Exmouth soldier’s Somme story revealed as diary published
PUBLISHED: 06:30 07 September 2016
A soldier’s personal diary has given a new insight into the horrors of World War One, 100 years after he survived the Battle of the Somme.
Sergeant James Littler, who moved to Exmouth following the war, arrived at the conflict’s deadliest battle in July 1916, aged 21.
Fighting lasted for four-and-a-half months, after which the Allies had only advanced seven miles and the British Empire had suffered 420,000 casualties.

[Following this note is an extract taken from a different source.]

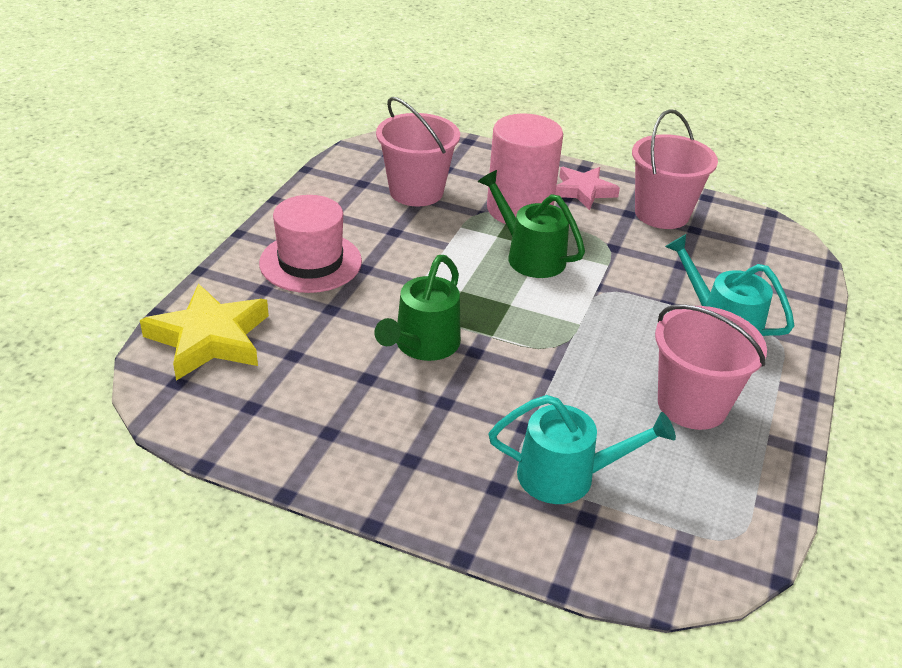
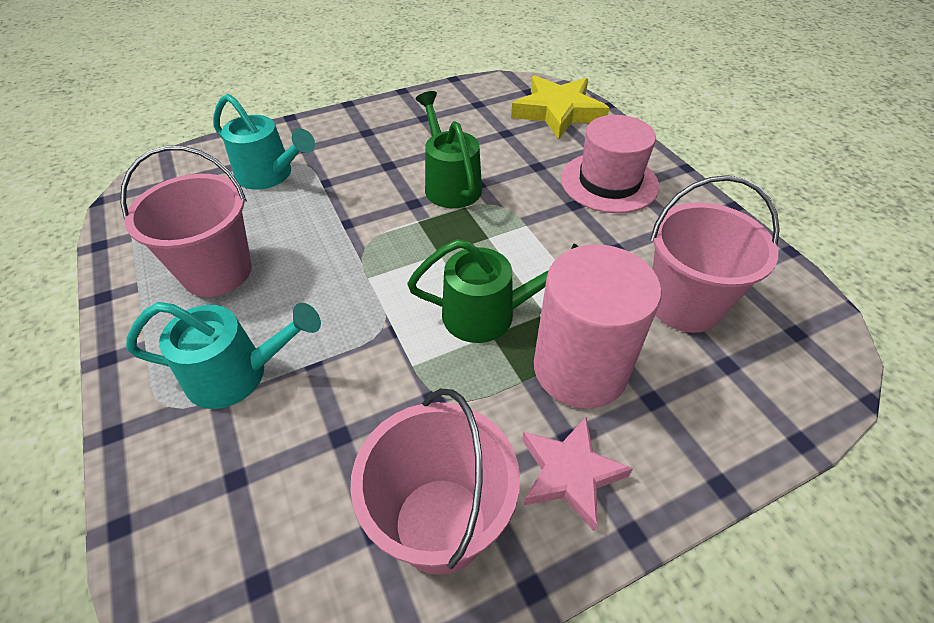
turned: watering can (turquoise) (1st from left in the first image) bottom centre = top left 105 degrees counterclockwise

Littler, summing up the battle in a diary published online by the National Army Museum, calls it ‘a mass of dead’ with a rotten smell that ‘makes one hate war’.
The diary tells of the effect the battle had on the men’s morale, with Littler observing: “Everybody seems to expect to die. The Somme shakes the best.”
In October, after his ‘dear pal’ Alf Fishwick was ‘badly smashed’, Littler wrote that he felt ‘as though all is lost’.
Those who survived the fighting relatively unscathed still had to face minimal rations and injury in the trenches, and the diary also reveals Sgt Littler’s experiences of trench foot, and thoughts of his family back home.
After the war, Sgt Littler married and had a daughter in Manchester before moving to Exmouth. He died in Exeter in 1961.
Dr Peter Johnston, of the National Army Museum, said: “Sgt Littler’s diary provides a rare detailed account of day-to-day life in the trenches during the Battle of the Somme, adding insight to our knowledge of the war. His account of his experiences highlights the horrific nature of battle, with the fear of death constantly around them. Limited food rations, injuries and thoughts of those at home compounded the melancholy feelings of troops during battle.”